◆ AIM OF THE EXERCISE ◆
Apart from the pictures, every entry below must be given again exactly.

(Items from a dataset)
=-=-=

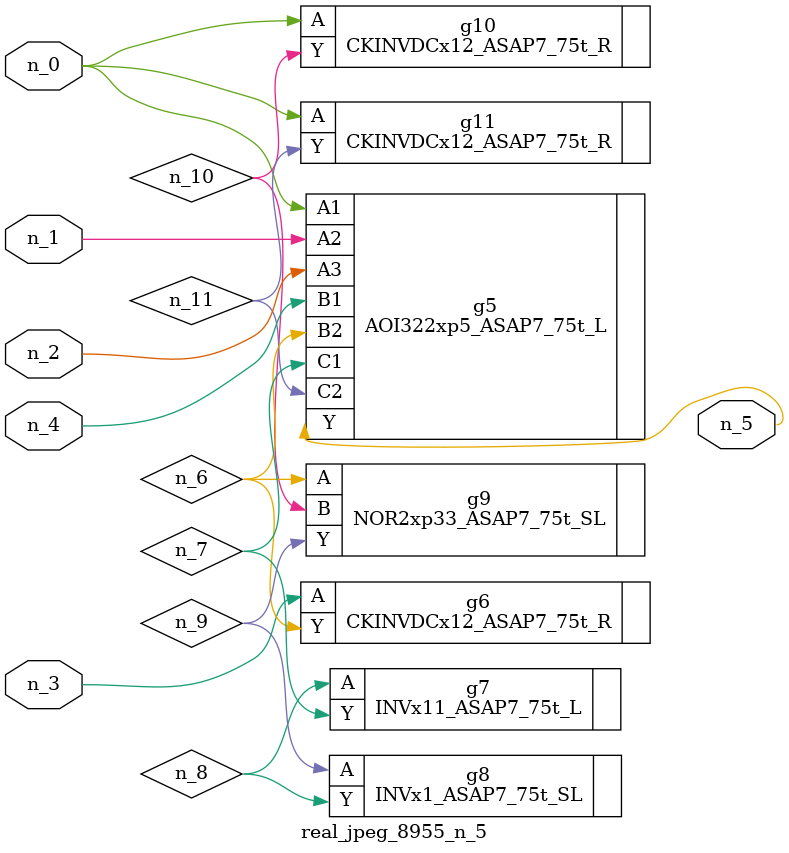
<source format=v>
module real_jpeg_8955_n_5 (n_4, n_0, n_1, n_2, n_3, n_5);

input n_4;
input n_0;
input n_1;
input n_2;
input n_3;

output n_5;

wire n_8;
wire n_11;
wire n_6;
wire n_7;
wire n_10;
wire n_9;

AOI322xp5_ASAP7_75t_L g5 ( 
.A1(n_0),
.A2(n_1),
.A3(n_2),
.B1(n_4),
.B2(n_6),
.C1(n_7),
.C2(n_11),
.Y(n_5)
);

CKINVDCx12_ASAP7_75t_R g10 ( 
.A(n_0),
.Y(n_10)
);

CKINVDCx12_ASAP7_75t_R g11 ( 
.A(n_0),
.Y(n_11)
);

CKINVDCx12_ASAP7_75t_R g6 ( 
.A(n_3),
.Y(n_6)
);

NOR2xp33_ASAP7_75t_SL g9 ( 
.A(n_6),
.B(n_10),
.Y(n_9)
);

INVx11_ASAP7_75t_L g7 ( 
.A(n_8),
.Y(n_7)
);

INVx1_ASAP7_75t_SL g8 ( 
.A(n_9),
.Y(n_8)
);


endmodule
</source>
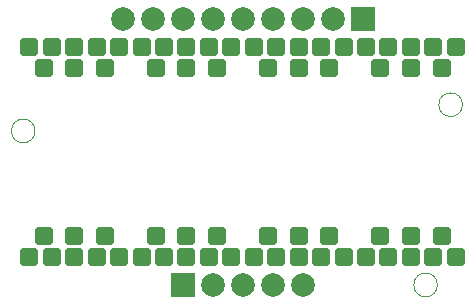
<source format=gts>
G04 DipTrace 3.2.0.1*
G04 td_display_uBraidsII_bigtrans.GTS*
%MOIN*%
G04 #@! TF.FileFunction,Soldermask,Top*
G04 #@! TF.Part,Single*
%AMOUTLINE1*
4,1,40,
0.029591,0.019367,
0.029448,0.021002,
0.028978,0.022754,
0.028211,0.024399,
0.027169,0.025887,
0.025887,0.027169,
0.024399,0.028211,
0.022754,0.028978,
0.021002,0.029448,
0.019367,0.029591,
-0.019367,0.029591,
-0.021002,0.029448,
-0.022754,0.028978,
-0.024399,0.028211,
-0.025887,0.027169,
-0.027169,0.025887,
-0.028211,0.024399,
-0.028978,0.022754,
-0.029448,0.021002,
-0.029591,0.019367,
-0.029591,-0.019367,
-0.029448,-0.021002,
-0.028978,-0.022754,
-0.028211,-0.024399,
-0.027169,-0.025887,
-0.025887,-0.027169,
-0.024399,-0.028211,
-0.022754,-0.028978,
-0.021002,-0.029448,
-0.019367,-0.029591,
0.019367,-0.029591,
0.021002,-0.029448,
0.022754,-0.028978,
0.024399,-0.028211,
0.025887,-0.027169,
0.027169,-0.025887,
0.028211,-0.024399,
0.028978,-0.022754,
0.029448,-0.021002,
0.029591,-0.019367,
0.029591,0.019367,
0*%
%ADD17C,0.000013*%
%ADD31C,0.078866*%
%ADD33R,0.078866X0.078866*%
%ADD38OUTLINE1*%
%FSLAX26Y26*%
G04*
G70*
G90*
G75*
G01*
G04 TopMask*
%LPD*%
D38*
X470772Y535732D3*
X545575D3*
X620378D3*
X695181D3*
X769984D3*
X722740Y606598D3*
X620378D3*
X518016D3*
Y1165654D3*
X620378D3*
X722740D3*
X769984Y1236520D3*
X695181D3*
X620378D3*
X545575D3*
X470772D3*
X844787Y535732D3*
X919591D3*
X994394D3*
X1069197D3*
X1144000D3*
X1096756Y606598D3*
X994394D3*
X892031D3*
Y1165654D3*
X994394D3*
X1096756D3*
X1144000Y1236520D3*
X1069197D3*
X994394D3*
X919591D3*
X844787D3*
X1218803Y535732D3*
X1293606D3*
X1368409D3*
X1443213D3*
X1518016D3*
X1470772Y606598D3*
X1368409D3*
X1266047D3*
Y1165654D3*
X1368409D3*
X1470772D3*
X1518016Y1236520D3*
X1443213D3*
X1368409D3*
X1293606D3*
X1218803D3*
X1592819Y535732D3*
X1667622D3*
X1742425D3*
X1817228D3*
X1892031D3*
X1844787Y606598D3*
X1742425D3*
X1640063D3*
Y1165654D3*
X1742425D3*
X1844787D3*
X1892031Y1236520D3*
X1817228D3*
X1742425D3*
X1667622D3*
X1592819D3*
D33*
X981402Y443213D3*
D31*
X1081402D3*
X1181402D3*
X1281402D3*
X1381402D3*
D33*
X1581402Y1329039D3*
D31*
X1481402D3*
X1381402D3*
X1281402D3*
X1181402D3*
X1081402D3*
X981402D3*
X881402D3*
X781402D3*
X410797Y956500D2*
D17*
G02X410797Y956500I39370J0D01*
G01*
X1835797Y1044000D2*
G02X1835797Y1044000I39370J0D01*
G01*
X1752268Y443213D2*
G02X1752268Y443213I39370J0D01*
G01*
M02*

</source>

=-=-=

◆ ANSWER TO THIS TASK ◆
<source format=v>
module real_jpeg_8955_n_5 (n_4, n_0, n_1, n_2, n_3, n_5);

input n_4;
input n_0;
input n_1;
input n_2;
input n_3;

output n_5;

wire n_8;
wire n_11;
wire n_6;
wire n_7;
wire n_10;
wire n_9;

AOI322xp5_ASAP7_75t_L g5 ( 
.A1(n_0),
.A2(n_1),
.A3(n_2),
.B1(n_4),
.B2(n_6),
.C1(n_7),
.C2(n_11),
.Y(n_5)
);

CKINVDCx12_ASAP7_75t_R g10 ( 
.A(n_0),
.Y(n_10)
);

CKINVDCx12_ASAP7_75t_R g11 ( 
.A(n_0),
.Y(n_11)
);

CKINVDCx12_ASAP7_75t_R g6 ( 
.A(n_3),
.Y(n_6)
);

NOR2xp33_ASAP7_75t_SL g9 ( 
.A(n_6),
.B(n_10),
.Y(n_9)
);

INVx11_ASAP7_75t_L g7 ( 
.A(n_8),
.Y(n_7)
);

INVx1_ASAP7_75t_SL g8 ( 
.A(n_9),
.Y(n_8)
);


endmodule
</source>
<source format=gts>
G04 DipTrace 3.2.0.1*
G04 td_display_uBraidsII_bigtrans.GTS*
%MOIN*%
G04 #@! TF.FileFunction,Soldermask,Top*
G04 #@! TF.Part,Single*
%AMOUTLINE1*
4,1,40,
0.029591,0.019367,
0.029448,0.021002,
0.028978,0.022754,
0.028211,0.024399,
0.027169,0.025887,
0.025887,0.027169,
0.024399,0.028211,
0.022754,0.028978,
0.021002,0.029448,
0.019367,0.029591,
-0.019367,0.029591,
-0.021002,0.029448,
-0.022754,0.028978,
-0.024399,0.028211,
-0.025887,0.027169,
-0.027169,0.025887,
-0.028211,0.024399,
-0.028978,0.022754,
-0.029448,0.021002,
-0.029591,0.019367,
-0.029591,-0.019367,
-0.029448,-0.021002,
-0.028978,-0.022754,
-0.028211,-0.024399,
-0.027169,-0.025887,
-0.025887,-0.027169,
-0.024399,-0.028211,
-0.022754,-0.028978,
-0.021002,-0.029448,
-0.019367,-0.029591,
0.019367,-0.029591,
0.021002,-0.029448,
0.022754,-0.028978,
0.024399,-0.028211,
0.025887,-0.027169,
0.027169,-0.025887,
0.028211,-0.024399,
0.028978,-0.022754,
0.029448,-0.021002,
0.029591,-0.019367,
0.029591,0.019367,
0*%
%ADD17C,0.000013*%
%ADD31C,0.078866*%
%ADD33R,0.078866X0.078866*%
%ADD38OUTLINE1*%
%FSLAX26Y26*%
G04*
G70*
G90*
G75*
G01*
G04 TopMask*
%LPD*%
D38*
X470772Y535732D3*
X545575D3*
X620378D3*
X695181D3*
X769984D3*
X722740Y606598D3*
X620378D3*
X518016D3*
Y1165654D3*
X620378D3*
X722740D3*
X769984Y1236520D3*
X695181D3*
X620378D3*
X545575D3*
X470772D3*
X844787Y535732D3*
X919591D3*
X994394D3*
X1069197D3*
X1144000D3*
X1096756Y606598D3*
X994394D3*
X892031D3*
Y1165654D3*
X994394D3*
X1096756D3*
X1144000Y1236520D3*
X1069197D3*
X994394D3*
X919591D3*
X844787D3*
X1218803Y535732D3*
X1293606D3*
X1368409D3*
X1443213D3*
X1518016D3*
X1470772Y606598D3*
X1368409D3*
X1266047D3*
Y1165654D3*
X1368409D3*
X1470772D3*
X1518016Y1236520D3*
X1443213D3*
X1368409D3*
X1293606D3*
X1218803D3*
X1592819Y535732D3*
X1667622D3*
X1742425D3*
X1817228D3*
X1892031D3*
X1844787Y606598D3*
X1742425D3*
X1640063D3*
Y1165654D3*
X1742425D3*
X1844787D3*
X1892031Y1236520D3*
X1817228D3*
X1742425D3*
X1667622D3*
X1592819D3*
D33*
X981402Y443213D3*
D31*
X1081402D3*
X1181402D3*
X1281402D3*
X1381402D3*
D33*
X1581402Y1329039D3*
D31*
X1481402D3*
X1381402D3*
X1281402D3*
X1181402D3*
X1081402D3*
X981402D3*
X881402D3*
X781402D3*
X410797Y956500D2*
D17*
G02X410797Y956500I39370J0D01*
G01*
X1835797Y1044000D2*
G02X1835797Y1044000I39370J0D01*
G01*
X1752268Y443213D2*
G02X1752268Y443213I39370J0D01*
G01*
M02*

</source>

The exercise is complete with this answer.